Start of DATASET EXTRACT

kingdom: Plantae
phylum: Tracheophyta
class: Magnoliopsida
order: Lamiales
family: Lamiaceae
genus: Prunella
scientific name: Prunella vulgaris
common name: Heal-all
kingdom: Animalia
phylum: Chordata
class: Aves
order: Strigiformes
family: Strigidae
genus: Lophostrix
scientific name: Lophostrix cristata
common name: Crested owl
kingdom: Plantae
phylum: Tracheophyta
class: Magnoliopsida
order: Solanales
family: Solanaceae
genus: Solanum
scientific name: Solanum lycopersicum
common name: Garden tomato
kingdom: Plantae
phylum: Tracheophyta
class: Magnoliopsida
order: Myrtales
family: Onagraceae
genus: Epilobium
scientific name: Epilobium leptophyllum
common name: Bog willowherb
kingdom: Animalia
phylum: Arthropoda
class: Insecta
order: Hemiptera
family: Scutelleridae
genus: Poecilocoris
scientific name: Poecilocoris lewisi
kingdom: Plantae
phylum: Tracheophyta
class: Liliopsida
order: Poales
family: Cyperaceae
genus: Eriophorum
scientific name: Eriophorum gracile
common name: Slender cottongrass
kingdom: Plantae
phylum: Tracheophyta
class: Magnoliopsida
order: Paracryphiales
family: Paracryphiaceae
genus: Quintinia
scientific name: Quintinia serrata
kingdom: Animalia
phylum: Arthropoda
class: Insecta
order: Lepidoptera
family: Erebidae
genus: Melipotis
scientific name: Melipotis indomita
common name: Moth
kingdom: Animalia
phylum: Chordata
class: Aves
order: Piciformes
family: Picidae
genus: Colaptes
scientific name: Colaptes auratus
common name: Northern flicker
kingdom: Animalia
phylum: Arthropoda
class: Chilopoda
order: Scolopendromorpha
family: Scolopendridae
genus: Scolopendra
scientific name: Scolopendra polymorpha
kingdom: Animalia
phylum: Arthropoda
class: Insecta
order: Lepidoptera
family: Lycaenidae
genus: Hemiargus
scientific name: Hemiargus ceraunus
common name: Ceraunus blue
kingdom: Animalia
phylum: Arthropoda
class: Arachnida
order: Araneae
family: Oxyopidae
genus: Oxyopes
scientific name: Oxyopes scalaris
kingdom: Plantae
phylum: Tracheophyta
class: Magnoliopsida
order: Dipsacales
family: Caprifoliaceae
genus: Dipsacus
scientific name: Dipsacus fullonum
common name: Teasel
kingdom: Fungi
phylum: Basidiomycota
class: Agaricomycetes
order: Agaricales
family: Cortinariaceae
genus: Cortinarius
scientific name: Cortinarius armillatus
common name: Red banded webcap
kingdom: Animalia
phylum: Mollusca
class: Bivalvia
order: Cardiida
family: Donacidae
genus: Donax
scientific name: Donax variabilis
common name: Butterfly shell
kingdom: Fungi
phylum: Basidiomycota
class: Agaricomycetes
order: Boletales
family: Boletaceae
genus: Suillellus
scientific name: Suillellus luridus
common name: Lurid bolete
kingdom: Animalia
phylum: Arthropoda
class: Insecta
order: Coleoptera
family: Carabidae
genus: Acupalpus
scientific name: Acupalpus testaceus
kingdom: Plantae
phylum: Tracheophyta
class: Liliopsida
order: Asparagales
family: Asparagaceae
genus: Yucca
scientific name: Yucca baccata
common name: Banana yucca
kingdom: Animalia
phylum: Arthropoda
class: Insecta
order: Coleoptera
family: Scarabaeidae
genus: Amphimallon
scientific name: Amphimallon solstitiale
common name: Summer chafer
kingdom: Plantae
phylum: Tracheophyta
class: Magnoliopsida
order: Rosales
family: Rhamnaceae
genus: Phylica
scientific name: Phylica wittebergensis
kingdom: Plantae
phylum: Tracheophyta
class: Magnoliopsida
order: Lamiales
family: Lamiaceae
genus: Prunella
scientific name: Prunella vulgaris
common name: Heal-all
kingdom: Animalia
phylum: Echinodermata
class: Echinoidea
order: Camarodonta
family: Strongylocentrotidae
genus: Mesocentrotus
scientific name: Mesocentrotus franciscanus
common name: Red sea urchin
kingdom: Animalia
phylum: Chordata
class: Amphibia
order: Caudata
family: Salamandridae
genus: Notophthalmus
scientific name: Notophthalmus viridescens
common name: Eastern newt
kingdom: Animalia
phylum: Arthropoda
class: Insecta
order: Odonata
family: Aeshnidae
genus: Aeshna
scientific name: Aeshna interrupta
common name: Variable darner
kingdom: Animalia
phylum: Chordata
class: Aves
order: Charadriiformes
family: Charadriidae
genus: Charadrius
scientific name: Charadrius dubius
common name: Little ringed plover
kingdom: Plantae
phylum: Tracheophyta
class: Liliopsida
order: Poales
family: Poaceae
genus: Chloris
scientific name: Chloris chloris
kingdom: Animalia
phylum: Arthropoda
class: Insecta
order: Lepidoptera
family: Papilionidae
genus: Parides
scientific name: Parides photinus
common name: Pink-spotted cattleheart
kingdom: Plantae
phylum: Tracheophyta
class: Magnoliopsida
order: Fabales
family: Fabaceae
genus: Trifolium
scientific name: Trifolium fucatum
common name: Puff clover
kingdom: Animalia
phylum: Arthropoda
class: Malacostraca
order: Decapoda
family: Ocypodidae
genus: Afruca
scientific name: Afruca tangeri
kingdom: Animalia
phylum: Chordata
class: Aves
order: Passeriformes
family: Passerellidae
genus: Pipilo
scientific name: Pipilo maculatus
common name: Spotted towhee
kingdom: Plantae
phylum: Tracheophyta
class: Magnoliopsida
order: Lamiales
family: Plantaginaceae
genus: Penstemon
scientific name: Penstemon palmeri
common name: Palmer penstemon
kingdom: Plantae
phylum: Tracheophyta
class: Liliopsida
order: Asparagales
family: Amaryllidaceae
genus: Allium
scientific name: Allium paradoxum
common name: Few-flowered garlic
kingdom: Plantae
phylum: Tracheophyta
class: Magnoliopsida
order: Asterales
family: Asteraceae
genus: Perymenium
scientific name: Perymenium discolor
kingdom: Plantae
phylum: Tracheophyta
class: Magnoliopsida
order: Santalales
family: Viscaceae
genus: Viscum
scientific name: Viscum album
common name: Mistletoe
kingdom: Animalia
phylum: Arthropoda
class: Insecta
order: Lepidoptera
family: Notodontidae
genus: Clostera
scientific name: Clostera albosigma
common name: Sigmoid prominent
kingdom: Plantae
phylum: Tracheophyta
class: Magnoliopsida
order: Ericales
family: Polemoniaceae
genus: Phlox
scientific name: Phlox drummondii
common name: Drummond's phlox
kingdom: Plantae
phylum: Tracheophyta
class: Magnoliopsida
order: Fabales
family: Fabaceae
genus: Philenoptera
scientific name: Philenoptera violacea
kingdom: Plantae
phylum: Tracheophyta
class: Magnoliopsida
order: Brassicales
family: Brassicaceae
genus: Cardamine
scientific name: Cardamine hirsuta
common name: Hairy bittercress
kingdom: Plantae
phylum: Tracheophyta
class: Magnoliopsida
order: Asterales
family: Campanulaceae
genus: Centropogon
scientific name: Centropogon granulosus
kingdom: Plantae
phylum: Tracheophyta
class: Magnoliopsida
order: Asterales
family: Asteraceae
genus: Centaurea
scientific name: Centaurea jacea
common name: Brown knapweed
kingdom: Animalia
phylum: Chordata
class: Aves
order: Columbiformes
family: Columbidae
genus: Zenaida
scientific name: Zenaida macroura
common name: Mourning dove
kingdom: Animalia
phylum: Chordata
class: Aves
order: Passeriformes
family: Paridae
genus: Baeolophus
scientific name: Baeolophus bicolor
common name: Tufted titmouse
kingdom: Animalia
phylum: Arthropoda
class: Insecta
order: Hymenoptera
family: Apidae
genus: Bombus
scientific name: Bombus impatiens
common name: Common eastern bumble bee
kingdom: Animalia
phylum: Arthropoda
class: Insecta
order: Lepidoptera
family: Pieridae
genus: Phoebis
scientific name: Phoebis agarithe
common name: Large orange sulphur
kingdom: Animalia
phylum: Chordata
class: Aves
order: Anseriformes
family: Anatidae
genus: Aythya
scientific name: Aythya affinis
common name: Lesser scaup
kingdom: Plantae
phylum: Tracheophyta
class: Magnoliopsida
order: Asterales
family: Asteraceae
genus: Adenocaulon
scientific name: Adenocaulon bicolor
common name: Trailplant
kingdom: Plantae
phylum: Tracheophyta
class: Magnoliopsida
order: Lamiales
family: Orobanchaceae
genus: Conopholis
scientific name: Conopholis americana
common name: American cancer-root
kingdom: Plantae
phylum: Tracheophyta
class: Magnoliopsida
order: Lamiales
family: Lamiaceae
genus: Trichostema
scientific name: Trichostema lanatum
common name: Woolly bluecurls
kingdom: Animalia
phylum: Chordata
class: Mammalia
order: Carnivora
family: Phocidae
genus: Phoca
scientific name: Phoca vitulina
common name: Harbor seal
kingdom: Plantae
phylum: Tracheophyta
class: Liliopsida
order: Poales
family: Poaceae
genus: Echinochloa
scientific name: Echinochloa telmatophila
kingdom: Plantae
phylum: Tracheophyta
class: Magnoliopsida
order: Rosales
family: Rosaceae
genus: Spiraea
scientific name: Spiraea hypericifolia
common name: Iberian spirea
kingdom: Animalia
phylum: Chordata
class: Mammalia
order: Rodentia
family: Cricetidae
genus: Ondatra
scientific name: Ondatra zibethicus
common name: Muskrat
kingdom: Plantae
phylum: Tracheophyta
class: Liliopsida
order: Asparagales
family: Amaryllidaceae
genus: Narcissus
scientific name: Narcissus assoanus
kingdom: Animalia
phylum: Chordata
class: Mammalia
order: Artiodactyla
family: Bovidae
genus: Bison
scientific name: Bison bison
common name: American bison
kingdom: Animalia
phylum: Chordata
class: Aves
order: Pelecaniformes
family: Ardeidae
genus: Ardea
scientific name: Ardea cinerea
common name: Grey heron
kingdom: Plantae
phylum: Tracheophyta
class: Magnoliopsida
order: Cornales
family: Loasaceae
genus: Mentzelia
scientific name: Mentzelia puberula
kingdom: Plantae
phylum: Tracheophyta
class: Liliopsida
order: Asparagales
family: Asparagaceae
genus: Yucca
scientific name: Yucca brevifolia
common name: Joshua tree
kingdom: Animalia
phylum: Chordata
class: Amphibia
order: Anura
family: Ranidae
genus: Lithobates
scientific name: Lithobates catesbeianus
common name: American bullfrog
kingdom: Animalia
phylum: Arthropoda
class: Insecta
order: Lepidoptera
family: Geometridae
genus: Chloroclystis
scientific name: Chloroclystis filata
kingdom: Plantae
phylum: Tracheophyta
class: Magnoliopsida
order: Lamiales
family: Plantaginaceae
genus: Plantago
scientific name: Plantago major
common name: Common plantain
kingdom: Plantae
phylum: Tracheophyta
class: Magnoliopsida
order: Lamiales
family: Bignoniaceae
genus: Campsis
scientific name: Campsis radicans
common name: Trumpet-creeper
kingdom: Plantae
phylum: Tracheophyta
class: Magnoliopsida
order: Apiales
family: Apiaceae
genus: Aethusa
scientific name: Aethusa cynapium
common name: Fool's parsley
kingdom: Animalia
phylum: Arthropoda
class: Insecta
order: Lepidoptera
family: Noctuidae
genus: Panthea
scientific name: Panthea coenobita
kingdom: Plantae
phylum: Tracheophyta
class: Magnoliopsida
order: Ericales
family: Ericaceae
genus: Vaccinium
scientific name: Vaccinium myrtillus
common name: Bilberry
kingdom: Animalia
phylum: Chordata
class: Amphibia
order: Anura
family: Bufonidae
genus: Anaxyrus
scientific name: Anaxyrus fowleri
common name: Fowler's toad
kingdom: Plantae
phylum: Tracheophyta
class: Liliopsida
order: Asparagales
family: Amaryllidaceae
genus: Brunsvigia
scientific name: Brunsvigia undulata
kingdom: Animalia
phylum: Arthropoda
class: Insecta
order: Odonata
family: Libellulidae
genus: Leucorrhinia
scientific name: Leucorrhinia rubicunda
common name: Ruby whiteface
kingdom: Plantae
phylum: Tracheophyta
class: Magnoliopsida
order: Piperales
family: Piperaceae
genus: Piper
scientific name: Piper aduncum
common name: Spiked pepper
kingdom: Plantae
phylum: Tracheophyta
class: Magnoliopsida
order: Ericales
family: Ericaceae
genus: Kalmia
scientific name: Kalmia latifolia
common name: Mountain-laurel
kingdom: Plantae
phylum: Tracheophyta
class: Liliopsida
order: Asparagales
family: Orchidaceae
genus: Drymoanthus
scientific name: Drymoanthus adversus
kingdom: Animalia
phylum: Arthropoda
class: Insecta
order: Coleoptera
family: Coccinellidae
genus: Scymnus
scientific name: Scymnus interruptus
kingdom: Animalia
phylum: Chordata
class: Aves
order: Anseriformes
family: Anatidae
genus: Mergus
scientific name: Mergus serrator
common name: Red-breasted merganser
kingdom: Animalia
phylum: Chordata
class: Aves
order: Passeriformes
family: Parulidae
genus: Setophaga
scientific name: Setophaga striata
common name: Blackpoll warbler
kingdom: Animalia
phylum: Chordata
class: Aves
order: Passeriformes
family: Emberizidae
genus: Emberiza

End of DATASET EXTRACT

### TASK DIRECTIONS
Reproduce everything from the start of the data down to and including the line "genus: Epilobium", renaming "common name" to "vernacular name" throughout and leaving all else unchanged.

### RESPONSE TO THIS TASK
kingdom: Plantae
phylum: Tracheophyta
class: Magnoliopsida
order: Lamiales
family: Lamiaceae
genus: Prunella
scientific name: Prunella vulgaris
vernacular name: Heal-all
kingdom: Animalia
phylum: Chordata
class: Aves
order: Strigiformes
family: Strigidae
genus: Lophostrix
scientific name: Lophostrix cristata
vernacular name: Crested owl
kingdom: Plantae
phylum: Tracheophyta
class: Magnoliopsida
order: Solanales
family: Solanaceae
genus: Solanum
scientific name: Solanum lycopersicum
vernacular name: Garden tomato
kingdom: Plantae
phylum: Tracheophyta
class: Magnoliopsida
order: Myrtales
family: Onagraceae
genus: Epilobium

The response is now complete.